Violent crime, however, is down in the District and many of its suburbs, according to preliminary data. Law enforcement officials said that crime statistics are still being tabulated for the last few months of the year - the period following September's global economic collapse. 

 

But many people say they aren't waiting for the final stats before taking security measures into their own hands: buying guns, checking out home security systems and avoiding shopping malls after dark. …

 

Sales of guns and ammunition are up 8 to 10 percent this year, according to state and federal records, fueled in part by fears that the incoming Democratic administration might tighten restrictions on gun sales. But some new gun owners - crowding instruction classes and local ranges - are also worried about rising crime, according to Nan Sanders, a retiree and shooting instructor from Vienna.

 

Sanders's group, Piedmont NRA Instructors, held a class in Chantilly recently on personal protection in the home and had more than a dozen students, about twice as many as usual. There were so many inquiries about a basic pistol class last month, "we had to turn people away," she said.

 

Editorial Note: This hostage situation turned out well, but if the homeowner had been armed his family’s ordeal could have ended a lot sooner – and he would have been able to rely on his own ability to protect his family than to sheer luck.

 

 

Updates To Previous Posts (Judge: Veils Not Allowed In My Courtroom, second item): Court employees and a municipal judge in the Atlanta suburb of Douglasville will be forced to undergo sensitivity training after Lisa Valentine, 40, was arrested for refusing to remove her Muslim headscarf before entering the courthouse and was sentenced to 10 days in jail for contempt of court, reports The Associated Press:

 

All police officers and some city employees who work with the court will be trained on court restrictions and special accommodations, and will post courtroom decorum rules at the front door and throughout the building, police said. Rollins will also undergo the training, said Gary Sparks, deputy police chief of administration.

 

Akil Secret, an attorney representing Valentine, said a lawsuit is likely.

 

 

 Updates To Previous Posts (second item, Is The Iraqi Criminal Justice System More Efficient Than Ours?): The Stiletto first posed this question when it became clear that the  Atlanta “courthouse shooter” trial - which ultimately took three years to come to an unsatisfying conclusion and nearly bankrupted the states’ public defenders’ fund – had gone off the rails.
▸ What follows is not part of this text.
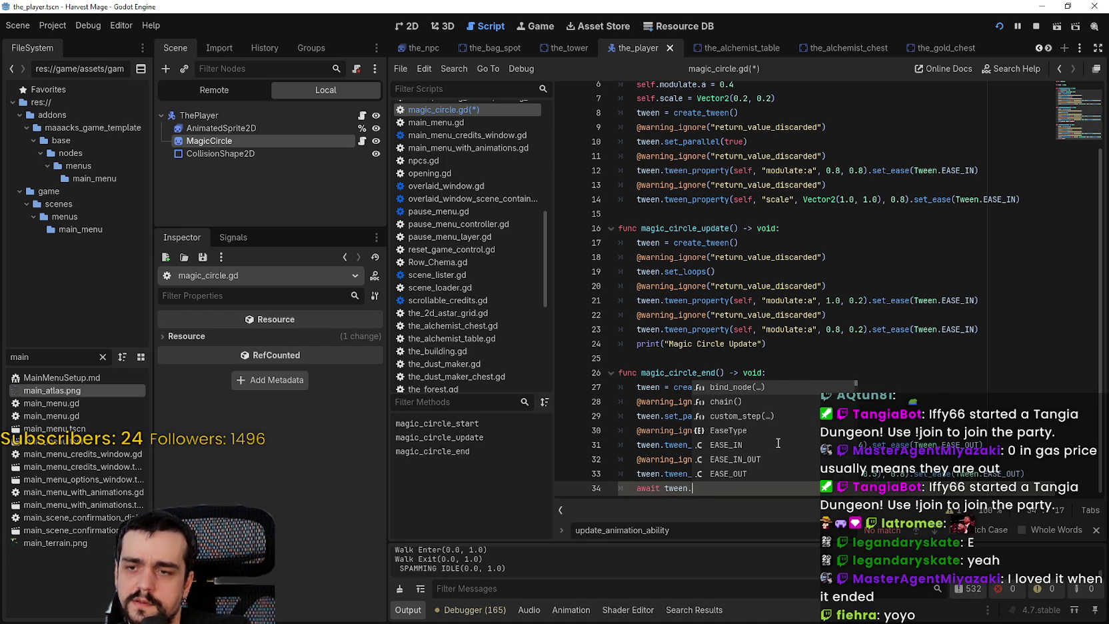
key("Down")
key("Down")
key("Down")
Well now it seems The Stiletto has an answer, courtesy of a Human Rights Watch analysis. The New York Times reports:

 

The report portrays a system under which defendants are often abused in custody and held for months or even years before being referred to a judge. When cases are heard, the defendants are often left without adequate defense counsel to answer charges, which are frequently based on secret informants, coerced confessions and flimsy evidence, the report found. Juveniles are often held with adults, it found, despite an Iraqi law requiring they be held separately. …

 

Human Rights Watch investigators were allowed to attend a series of investigative hearings and trial sessions at two branches of the court in Baghdad in May; they were also allowed to examine court documents and to interview detainees, judges and lawyers.

 

At the hearings attended by Human Rights Watch, judges often dismissed cases for failing to meet basic standards of proof … often after a defendant has been in detention for months.

 

Keeping in mind that Brian Nichols had confessed, one must conclude that flawed as the Iraqi criminal justice system is – and it’s not the fault of the judges (unlike with the Nichols case), but the inept police and their inadequate investigative techniques - its courts adjudicate criminal cases much faster than U.S. courts. Justice delayed is justice denied - to crime victims and their families - as well as to those innocent of any crime.